### Supplied data

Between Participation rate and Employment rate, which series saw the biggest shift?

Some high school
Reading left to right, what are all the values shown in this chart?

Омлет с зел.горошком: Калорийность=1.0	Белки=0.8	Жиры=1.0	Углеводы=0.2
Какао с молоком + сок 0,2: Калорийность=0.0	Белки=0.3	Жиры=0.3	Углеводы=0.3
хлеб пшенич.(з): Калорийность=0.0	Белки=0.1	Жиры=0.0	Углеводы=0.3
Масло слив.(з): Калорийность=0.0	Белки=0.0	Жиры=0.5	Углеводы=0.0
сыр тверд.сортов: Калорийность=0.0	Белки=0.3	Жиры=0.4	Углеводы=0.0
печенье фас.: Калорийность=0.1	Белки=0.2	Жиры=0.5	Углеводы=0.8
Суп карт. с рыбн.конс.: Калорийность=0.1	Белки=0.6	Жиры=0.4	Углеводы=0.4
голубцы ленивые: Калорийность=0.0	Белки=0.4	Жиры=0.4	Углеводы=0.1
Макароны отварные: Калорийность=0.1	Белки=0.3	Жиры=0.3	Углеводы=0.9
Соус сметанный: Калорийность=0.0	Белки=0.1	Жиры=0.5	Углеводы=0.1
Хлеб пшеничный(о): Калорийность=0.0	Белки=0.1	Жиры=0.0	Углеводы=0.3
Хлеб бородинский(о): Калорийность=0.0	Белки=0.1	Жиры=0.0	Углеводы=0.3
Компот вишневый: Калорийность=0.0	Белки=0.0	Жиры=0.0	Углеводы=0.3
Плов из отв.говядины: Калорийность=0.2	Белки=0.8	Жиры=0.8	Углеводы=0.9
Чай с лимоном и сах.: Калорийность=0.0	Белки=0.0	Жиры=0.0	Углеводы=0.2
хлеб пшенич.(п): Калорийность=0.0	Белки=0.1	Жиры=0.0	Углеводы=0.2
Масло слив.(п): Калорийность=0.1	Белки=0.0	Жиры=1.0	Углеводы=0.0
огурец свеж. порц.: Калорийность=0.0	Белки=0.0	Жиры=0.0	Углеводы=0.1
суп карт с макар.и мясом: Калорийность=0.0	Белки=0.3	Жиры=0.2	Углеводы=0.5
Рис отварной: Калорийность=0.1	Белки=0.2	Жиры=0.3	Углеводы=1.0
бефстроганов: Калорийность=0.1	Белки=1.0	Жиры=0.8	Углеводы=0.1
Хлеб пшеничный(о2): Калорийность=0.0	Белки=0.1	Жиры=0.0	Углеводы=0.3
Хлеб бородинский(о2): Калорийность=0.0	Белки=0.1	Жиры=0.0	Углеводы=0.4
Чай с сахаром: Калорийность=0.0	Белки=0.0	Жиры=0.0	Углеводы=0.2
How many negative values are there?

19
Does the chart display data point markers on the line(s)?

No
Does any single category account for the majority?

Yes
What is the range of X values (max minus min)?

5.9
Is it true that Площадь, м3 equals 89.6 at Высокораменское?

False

######

Exercise brief
Print all of the records above word for word, keeping every line unchanged.

Solution for this task
Between Participation rate and Employment rate, which series saw the biggest shift?

Some high school
Reading left to right, what are all the values shown in this chart?

Омлет с зел.горошком: Калорийность=1.0	Белки=0.8	Жиры=1.0	Углеводы=0.2
Какао с молоком + сок 0,2: Калорийность=0.0	Белки=0.3	Жиры=0.3	Углеводы=0.3
хлеб пшенич.(з): Калорийность=0.0	Белки=0.1	Жиры=0.0	Углеводы=0.3
Масло слив.(з): Калорийность=0.0	Белки=0.0	Жиры=0.5	Углеводы=0.0
сыр тверд.сортов: Калорийность=0.0	Белки=0.3	Жиры=0.4	Углеводы=0.0
печенье фас.: Калорийность=0.1	Белки=0.2	Жиры=0.5	Углеводы=0.8
Суп карт. с рыбн.конс.: Калорийность=0.1	Белки=0.6	Жиры=0.4	Углеводы=0.4
голубцы ленивые: Калорийность=0.0	Белки=0.4	Жиры=0.4	Углеводы=0.1
Макароны отварные: Калорийность=0.1	Белки=0.3	Жиры=0.3	Углеводы=0.9
Соус сметанный: Калорийность=0.0	Белки=0.1	Жиры=0.5	Углеводы=0.1
Хлеб пшеничный(о): Калорийность=0.0	Белки=0.1	Жиры=0.0	Углеводы=0.3
Хлеб бородинский(о): Калорийность=0.0	Белки=0.1	Жиры=0.0	Углеводы=0.3
Компот вишневый: Калорийность=0.0	Белки=0.0	Жиры=0.0	Углеводы=0.3
Плов из отв.говядины: Калорийность=0.2	Белки=0.8	Жиры=0.8	Углеводы=0.9
Чай с лимоном и сах.: Калорийность=0.0	Белки=0.0	Жиры=0.0	Углеводы=0.2
хлеб пшенич.(п): Калорийность=0.0	Белки=0.1	Жиры=0.0	Углеводы=0.2
Масло слив.(п): Калорийность=0.1	Белки=0.0	Жиры=1.0	Углеводы=0.0
огурец свеж. порц.: Калорийность=0.0	Белки=0.0	Жиры=0.0	Углеводы=0.1
суп карт с макар.и мясом: Калорийность=0.0	Белки=0.3	Жиры=0.2	Углеводы=0.5
Рис отварной: Калорийность=0.1	Белки=0.2	Жиры=0.3	Углеводы=1.0
бефстроганов: Калорийность=0.1	Белки=1.0	Жиры=0.8	Углеводы=0.1
Хлеб пшеничный(о2): Калорийность=0.0	Белки=0.1	Жиры=0.0	Углеводы=0.3
Хлеб бородинский(о2): Калорийность=0.0	Белки=0.1	Жиры=0.0	Углеводы=0.4
Чай с сахаром: Калорийность=0.0	Белки=0.0	Жиры=0.0	Углеводы=0.2
How many negative values are there?

19
Does the chart display data point markers on the line(s)?

No
Does any single category account for the majority?

Yes
What is the range of X values (max minus min)?

5.9
Is it true that Площадь, м3 equals 89.6 at Высокораменское?

False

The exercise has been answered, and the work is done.